Retirement & Financial Planning Report

While low interest rates have been cited as a risk to retirees having an adequate income, a moderate increase in those rates likely would not change the financial picture, an analysis by the Center for Retirement Research has found.

The study looked at the effect on the center’s "retirement risk index" of the historically low interest rates that have prevailed in recent years, which can affect retirees disproportionately because they tend to invest more heavily in guaranteed fixed-income type investments that yield returns in line with interest rates. The risk index is a measure of a household’s ability to maintain the same living standards in retirement.

There has been speculation that a stronger economy overall will cause interest rates to rise in order to head off inflation, increasing rates on certain benchmark Treasury securities from the near-zero level of today to perhaps 4 percent.

The study said that the resulting increase in returns on retirees’ fixed income investments would not substantially change retirement risk levels, though. For the lowest-third income group of retirees, the risk level would remain the same, at 61 percent, while for the middle third it would fall only from 56 to 51 percent and for the upper third only from 46 to 40 percent.
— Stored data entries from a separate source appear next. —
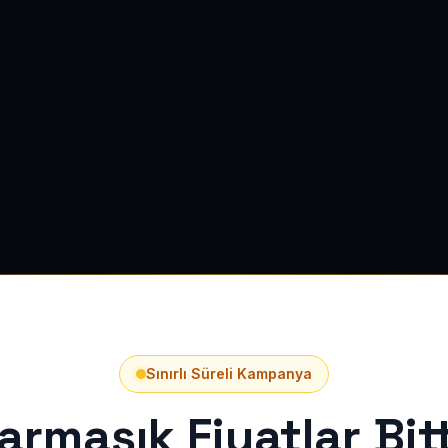
Sınırlı Süreli Kampanya
armaşık Fiyatlar Bitt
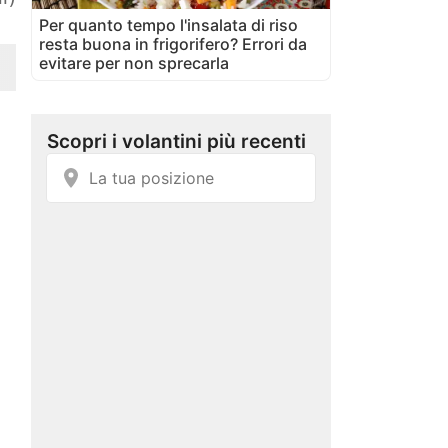
Per quanto tempo l'insalata di riso
resta buona in frigorifero? Errori da
evitare per non sprecarla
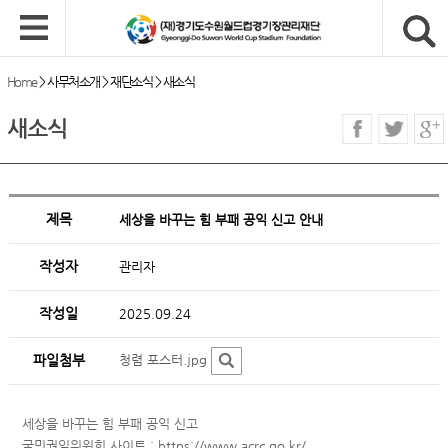
Home
>
사무처소개
>
재단소식
>
새소식
새소식
제목
세상을 바꾸는 힘 부패 공익 신고 안내
작성자
관리자
작성일
2025.09.24
파일첨부
청렴 포스터.jpg
세상을 바꾸는 힘 부패 공익 신고
국민권익위원회 사이트 :
https://www.acrc.go.kr/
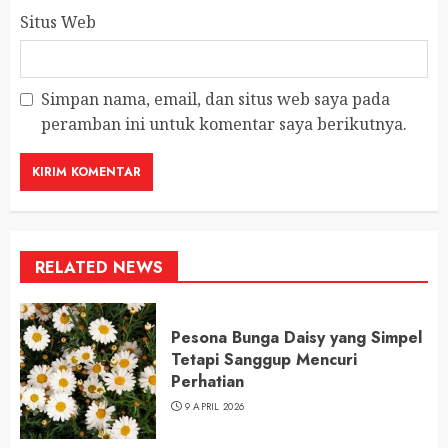
Situs Web
Simpan nama, email, dan situs web saya pada
peramban ini untuk komentar saya berikutnya.
RELATED NEWS
Pesona Bunga Daisy yang Simpel
Tetapi Sanggup Mencuri
Perhatian
9 APRIL 2026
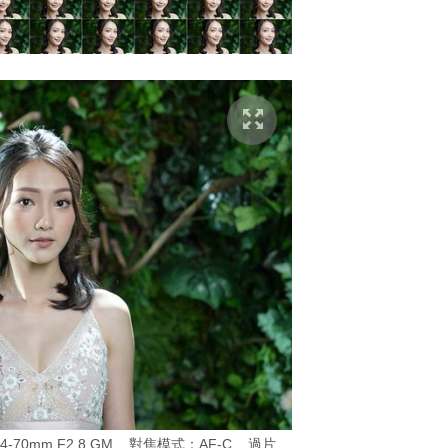
24-70mm F2.8 GM 對焦模式：AF-C 過片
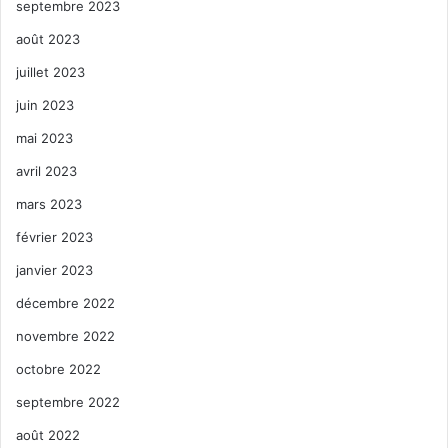
septembre 2023
août 2023
juillet 2023
juin 2023
mai 2023
avril 2023
mars 2023
février 2023
janvier 2023
décembre 2022
novembre 2022
octobre 2022
septembre 2022
août 2022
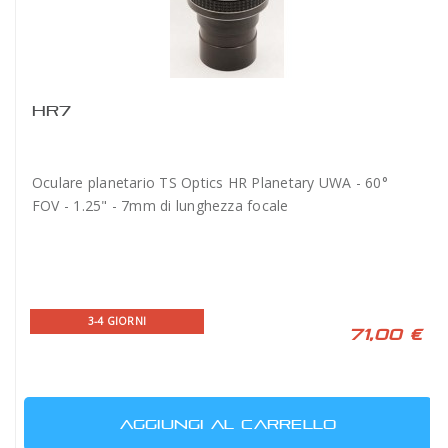
HR7
Oculare planetario TS Optics HR Planetary UWA - 60°
FOV - 1.25" - 7mm di lunghezza focale
3-4 GIORNI
71,00 €
AGGIUNGI AL CARRELLO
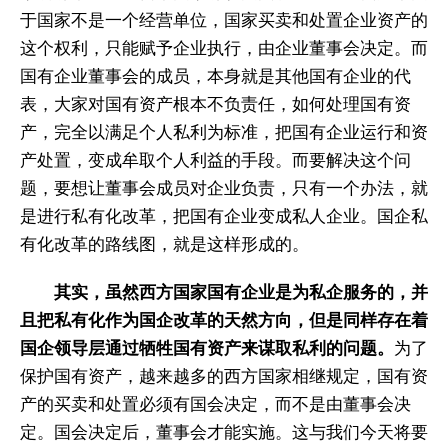
于国家不是一个经营单位，国家买卖和处置企业资产的
这个权利，只能赋予企业执行，由企业董事会决定。而
国有企业董事会的成员，本身就是其他国有企业的代
表，大家对国有资产根本不负责任，如何处理国有资
产，完全以满足个人私利为标准，把国有企业运行和资
产处置，变成牟取个人利益的手段。而要解决这个问
题，要想让董事会成员对企业负责，只有一个办法，就
是进行私有化改革，把国有企业变成私人企业。国企私
有化改革的路线图，就是这样形成的。
其实，虽然西方国家国有企业是为私企服务的，并
且把私有化作为国企改革的天然方向，但是同样存在着
国企领导层通过牺牲国有资产来谋取私利的问题。
为了
保护国有资产，越来越多的西方国家相继规定，国有资
产的买卖和处置必须有国会决定，而不是由董事会决
定。国会决定后，董事会才能实施。这与我们今天将要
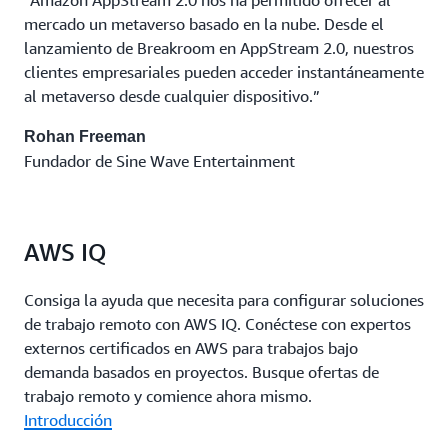
“Amazon AppStream 2.0 nos ha permitido ofrecer al
mercado un metaverso basado en la nube. Desde el
lanzamiento de Breakroom en AppStream 2.0, nuestros
clientes empresariales pueden acceder instantáneamente
al metaverso desde cualquier dispositivo.”
Rohan Freeman
Fundador de Sine Wave Entertainment
AWS IQ
Consiga la ayuda que necesita para configurar soluciones
de trabajo remoto con AWS IQ. Conéctese con expertos
externos certificados en AWS para trabajos bajo
demanda basados en proyectos. Busque ofertas de
trabajo remoto y comience ahora mismo.
Introducción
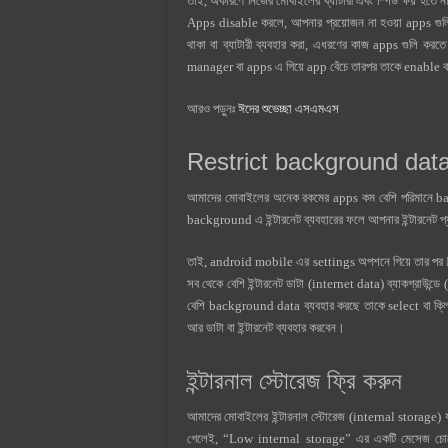
তাই, অকারণে নিজের মোবাইলের ব্যাটারী এবং স্পিড ক্ষয় হত
Apps disable করলে, আপনার প্রয়োজন না হওয়া apps গু
থাকা বা ব্যাটারী ব্যবহার করা, এধরণের কাজ apps গুলি
manager বা apps এ গিয়ে app বেঁচে তারপর তাকে enable 
আরও পড়ুনঃ
ঈদের শুভেচ্ছা এসএমএস
Restrict background dat
আমাদের মোবাইলের অনেক রকমের apps কম বেশি পরিমানে back
background এ ইন্টারনেট ব্যবহারের ফলে আপনার ইন্টারনেট 
তাই, android mobile এর settings অপশনে গিয়ে তার পর 
সব থেকে বেশি ইন্টারনেট ডাটা (internet data) ব্যাকগ্রাউ
বেশি background data ব্যবহার করছে তাকে select বা ক্ল
আর ডাটা বা ইন্টারনেট ব্যবহার করবেন।
ইন্টারনাল স্টোরেজ ফ্রি করুন
আমাদের মোবাইলের ইন্টারনাল স্টোরেজ (internal storage) য
গেলেই, “Low internal storage” এর একটি মেসেজ চোল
It noted that for most households, financial assets that are responsive to interest rates are only part of their income or wealth. For example, a privately purchased annuity payout consists of both a return of the principal and an interest portion, and a change in interest rates would affect only the latter portion.

Also, income from sources such as employer-based annuities or Social Security are not affected by interest rates, and a change in interest rates affects the value of a main retirement asset, a home, mainly for those few who take out a mortgage in retirement or who are using a reverse mortgage to draw income from the home’s equity while they continue to live in it.